-- GIVEN DATA start --

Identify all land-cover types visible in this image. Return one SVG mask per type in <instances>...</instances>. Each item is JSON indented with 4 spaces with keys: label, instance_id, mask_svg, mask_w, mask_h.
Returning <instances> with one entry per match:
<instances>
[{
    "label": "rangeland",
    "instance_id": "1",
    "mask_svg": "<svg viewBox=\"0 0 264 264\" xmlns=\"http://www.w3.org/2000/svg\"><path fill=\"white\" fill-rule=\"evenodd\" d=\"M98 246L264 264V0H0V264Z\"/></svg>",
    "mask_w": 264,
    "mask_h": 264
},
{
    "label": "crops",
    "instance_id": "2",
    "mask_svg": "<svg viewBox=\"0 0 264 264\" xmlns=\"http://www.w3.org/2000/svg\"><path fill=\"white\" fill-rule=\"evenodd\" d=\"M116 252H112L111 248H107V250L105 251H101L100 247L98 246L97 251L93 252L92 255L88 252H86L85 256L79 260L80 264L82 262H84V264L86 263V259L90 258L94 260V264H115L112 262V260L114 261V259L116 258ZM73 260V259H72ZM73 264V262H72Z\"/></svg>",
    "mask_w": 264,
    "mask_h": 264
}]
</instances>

-- GIVEN DATA end --

TASK OBJECTIVE:
Render every line of the records above as a JSON array of strings, one string per line, with blank lines omitted.

PROBLEM SOLUTION:
[
  "Identify all land-cover types visible in this image. Return one SVG mask per type in <instances>...</instances>. Each item is JSON indented with 4 spaces with keys: label, instance_id, mask_svg, mask_w, mask_h.",
  "Returning <instances> with one entry per match:",
  "<instances>",
  "[{",
  "    \"label\": \"rangeland\",",
  "    \"instance_id\": \"1\",",
  "    \"mask_svg\": \"<svg viewBox=\\\"0 0 264 264\\\" xmlns=\\\"http://www.w3.org/2000/svg\\\"><path fill=\\\"white\\\" fill-rule=\\\"evenodd\\\" d=\\\"M98 246L264 264V0H0V264Z\\\"/></svg>\",",
  "    \"mask_w\": 264,",
  "    \"mask_h\": 264",
  "},",
  "{",
  "    \"label\": \"crops\",",
  "    \"instance_id\": \"2\",",
  "    \"mask_svg\": \"<svg viewBox=\\\"0 0 264 264\\\" xmlns=\\\"http://www.w3.org/2000/svg\\\"><path fill=\\\"white\\\" fill-rule=\\\"evenodd\\\" d=\\\"M116 252H112L111 248H107V250L105 251H101L100 247L98 246L97 251L93 252L92 255L88 252H86L85 256L79 260L80 264L82 262H84V264L86 263V259L90 258L94 260V264H115L112 262V260L114 261V259L116 258ZM73 260V259H72ZM73 264V262H72Z\\\"/></svg>\",",
  "    \"mask_w\": 264,",
  "    \"mask_h\": 264",
  "}]",
  "</instances>"
]